Aim of the task >>
Set down the data below in full, exactly as it reads, but without the pictures.

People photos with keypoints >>

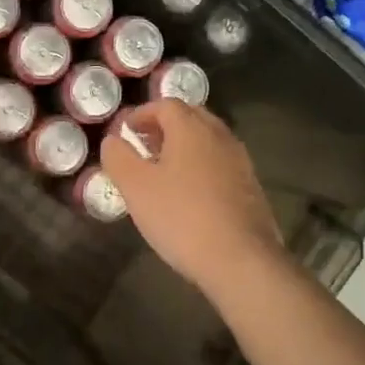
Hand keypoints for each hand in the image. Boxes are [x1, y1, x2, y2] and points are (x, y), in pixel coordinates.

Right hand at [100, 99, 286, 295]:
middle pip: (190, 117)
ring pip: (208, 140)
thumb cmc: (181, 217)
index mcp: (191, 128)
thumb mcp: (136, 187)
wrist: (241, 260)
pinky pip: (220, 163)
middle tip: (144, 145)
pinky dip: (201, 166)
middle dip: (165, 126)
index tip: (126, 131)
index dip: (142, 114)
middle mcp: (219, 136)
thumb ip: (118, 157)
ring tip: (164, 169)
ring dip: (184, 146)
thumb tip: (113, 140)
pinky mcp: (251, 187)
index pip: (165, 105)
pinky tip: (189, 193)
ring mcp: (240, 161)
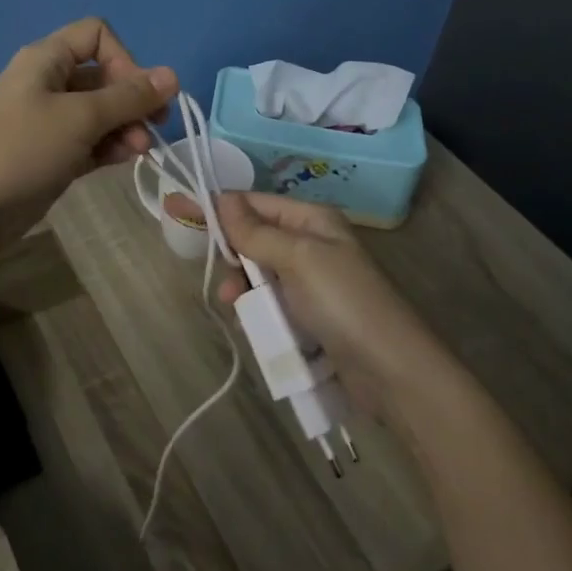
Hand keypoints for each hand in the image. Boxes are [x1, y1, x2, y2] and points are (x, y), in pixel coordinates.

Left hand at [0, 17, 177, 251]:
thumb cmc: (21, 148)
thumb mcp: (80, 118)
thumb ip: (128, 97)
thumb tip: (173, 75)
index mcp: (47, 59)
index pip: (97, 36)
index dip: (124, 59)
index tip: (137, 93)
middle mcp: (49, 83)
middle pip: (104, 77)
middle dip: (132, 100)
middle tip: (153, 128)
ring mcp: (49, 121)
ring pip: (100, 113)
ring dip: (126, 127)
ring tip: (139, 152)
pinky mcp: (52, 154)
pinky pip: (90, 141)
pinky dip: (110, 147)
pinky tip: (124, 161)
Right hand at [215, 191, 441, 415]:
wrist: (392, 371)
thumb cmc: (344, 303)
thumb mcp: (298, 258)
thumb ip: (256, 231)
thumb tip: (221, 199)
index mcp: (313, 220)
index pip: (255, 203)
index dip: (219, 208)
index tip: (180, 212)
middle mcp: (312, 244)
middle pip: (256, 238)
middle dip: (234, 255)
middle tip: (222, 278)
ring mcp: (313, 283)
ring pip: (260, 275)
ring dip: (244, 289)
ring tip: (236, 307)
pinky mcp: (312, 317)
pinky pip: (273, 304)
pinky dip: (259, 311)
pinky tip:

Response area >>
Hand keypoints for each hand in the image. Boxes are [x1, y1, x2, y2] and points are (x, y), in pixel coordinates.

Right hand at [100, 99, 286, 295]:
middle pip: (190, 117)
ring pip: (208, 140)
thumb cmc: (181, 217)
index mcp: (191, 128)
thumb mcp: (136, 187)
wrist: (241, 260)
pinky pip: (220, 163)
middle tip: (144, 145)
pinky dip: (201, 166)
middle dip: (165, 126)
index tip: (126, 131)
index dip: (142, 114)
middle mcp: (219, 136)
thumb ip: (118, 157)
ring tip: (164, 169)
ring dip: (184, 146)
thumb tip: (113, 140)
pinky mcp: (251, 187)
index pip: (165, 105)
pinky tip: (189, 193)
ring mcp: (240, 161)
Hand keypoints for each hand in the image. Boxes are [x1, y1, x2, y2] and points are (x, y), in pixel coordinates.

Left hand at [0, 17, 177, 251]:
thumb cmc: (21, 148)
thumb mcp: (80, 118)
thumb ip: (128, 97)
thumb tip: (173, 75)
index mcp: (47, 59)
index pip: (97, 36)
index dip: (124, 59)
index tip: (137, 93)
middle mcp: (49, 83)
middle pip: (104, 77)
middle dip: (132, 100)
middle tip: (153, 128)
ring mcp: (49, 121)
ring pip: (100, 113)
ring dip: (126, 127)
ring tip: (139, 152)
pinky mcp: (52, 154)
pinky pip: (90, 141)
pinky dip: (110, 147)
pinky tip: (124, 161)
Right hand at [215, 191, 441, 415]:
wrist: (392, 371)
thumb cmc: (344, 303)
thumb mcp: (298, 258)
thumb ip: (256, 231)
thumb tip: (221, 199)
index mcp: (313, 220)
index pip: (255, 203)
index dip: (219, 208)
index tip: (180, 212)
middle mcp: (312, 244)
middle pip: (256, 238)
middle dip: (234, 255)
middle tip: (222, 278)
ring mcp: (313, 283)
ring pip: (260, 275)
ring dip: (244, 289)
ring tip: (236, 307)
pinky mcp: (312, 317)
pinky pip: (273, 304)
pinky dip: (259, 311)
pinky tip:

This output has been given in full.